U.S. introduces bill to force software makers to disclose third party source code reviews

The National Defense Authorization Act aims to limit the basket of vulnerabilities, adversaries of the United States can use to perpetrate cyber attacks on U.S. interests.

On Thursday, in a development that has significant strategic ramifications across U.S. industries, a bill, approved by the Senate Armed Services Committee, will force U.S. tech companies to disclose whether they allowed other countries, including China and Russia, to go through the source code of their software which are sold to the U.S. military.

The bill comes after a year-long investigation by Reuters wherein it found that software makers had allowed a Russian defense agency to hunt for vulnerabilities in software, many of which are deeply embedded in some of the most sensitive parts of the U.S. government, including in intelligence agencies, the Pentagon and the FBI.

According to security experts, since Russian authorities were given access to the source code, it could provide them with a trove of vulnerabilities which could enable them to compromise critical systems that protect the U.S.

According to Senator Jeanne Shaheen, the new source code disclosure rules have been included in the Senate version of the National Defense Authorization Act as well as in the Pentagon’s spending bill.

Details of bill, which passed the committee 25-2, have not yet been made public.

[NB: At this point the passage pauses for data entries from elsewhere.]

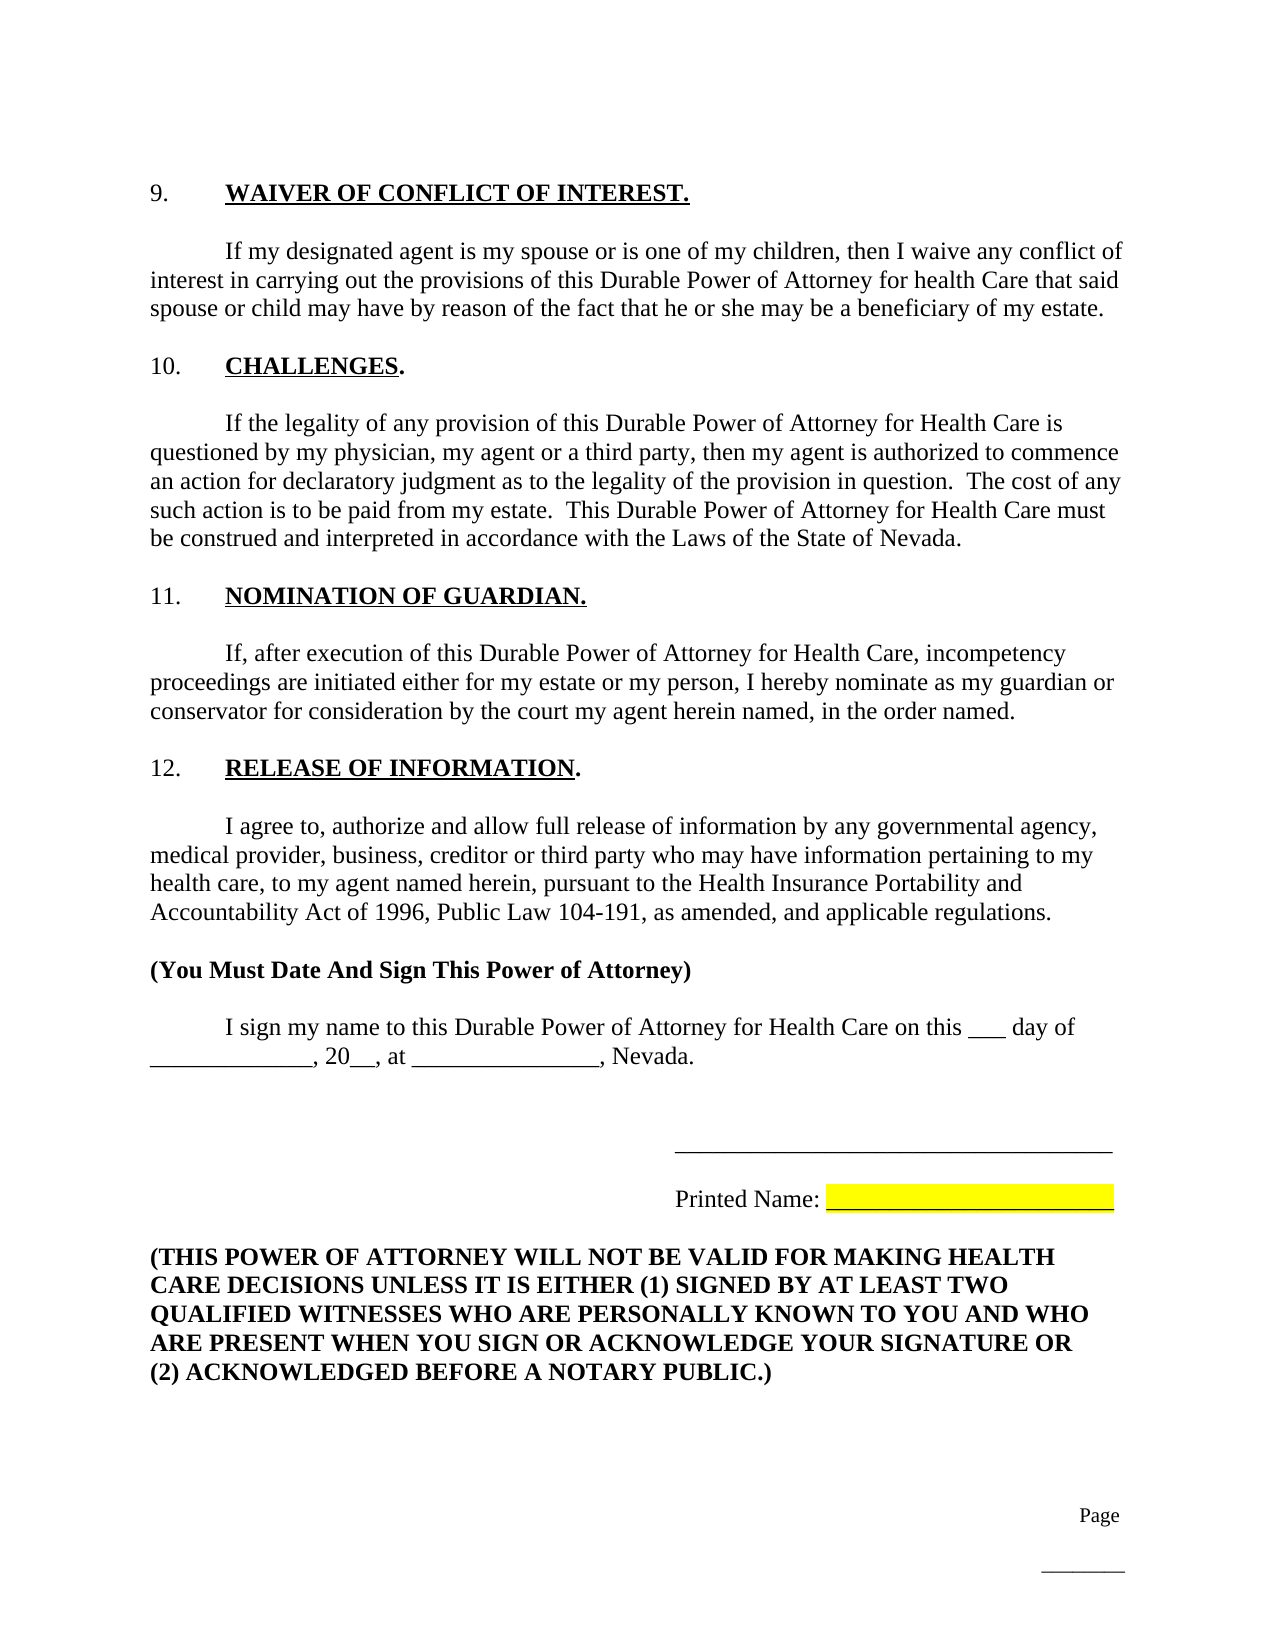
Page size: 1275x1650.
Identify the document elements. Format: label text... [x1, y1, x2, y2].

list If, after execution of this Durable Power of Attorney for Health Care, incompetency proceedings are initiated either for my estate or my person, I hereby nominate as my guardian or conservator for consideration by the court my agent herein named, in the order named. [150, 638, 1125, 725]
list I sign my name to this Durable Power of Attorney for Health Care on this ___ day of _____________, 20__, at _______________, Nevada. [150, 1012, 1125, 1070]
list 12. RELEASE OF INFORMATION. [150, 753, 1125, 782]
list 11. NOMINATION OF GUARDIAN. [150, 581, 1125, 610]
list ___________________________________ [150, 1127, 1125, 1156]
list 10. CHALLENGES. [150, 351, 1125, 380]
list If the legality of any provision of this Durable Power of Attorney for Health Care is questioned by my physician, my agent or a third party, then my agent is authorized to commence an action for declaratory judgment as to the legality of the provision in question. The cost of any such action is to be paid from my estate. This Durable Power of Attorney for Health Care must be construed and interpreted in accordance with the Laws of the State of Nevada. [150, 408, 1125, 552]
list I agree to, authorize and allow full release of information by any governmental agency, medical provider, business, creditor or third party who may have information pertaining to my health care, to my agent named herein, pursuant to the Health Insurance Portability and Accountability Act of 1996, Public Law 104-191, as amended, and applicable regulations. [150, 811, 1125, 926]
list (THIS POWER OF ATTORNEY WILL NOT BE VALID FOR MAKING HEALTH CARE DECISIONS UNLESS IT IS EITHER (1) SIGNED BY AT LEAST TWO QUALIFIED WITNESSES WHO ARE PERSONALLY KNOWN TO YOU AND WHO ARE PRESENT WHEN YOU SIGN OR ACKNOWLEDGE YOUR SIGNATURE OR (2) ACKNOWLEDGED BEFORE A NOTARY PUBLIC.) [150, 1242, 1125, 1386]
list 9. WAIVER OF CONFLICT OF INTEREST. [150, 178, 1125, 207]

The proposed legislation will need to pass a full senate vote and will have to be reconciled with a House version before it can be signed into law.

Once it becomes law, it would require companies that do business with the U.S. military to disclose source code reviews, if any, done by a third party. If the source code review is deemed as a risk by the Pentagon, the software company along with military officials will have to agree on how to contain the threats.

Details of foreign source code reviews, along with the steps the software company decides to mitigate the risks from such review, would be stored in a database accessible to military officials.

For the majority of products, the notifications will mostly apply to countries that are deemed as cybersecurity threats, including China and Russia.

Tech companies that have allowed their source code to be reviewed by Russian agencies include Hewlett Packard Enterprise Co, McAfee and SAP.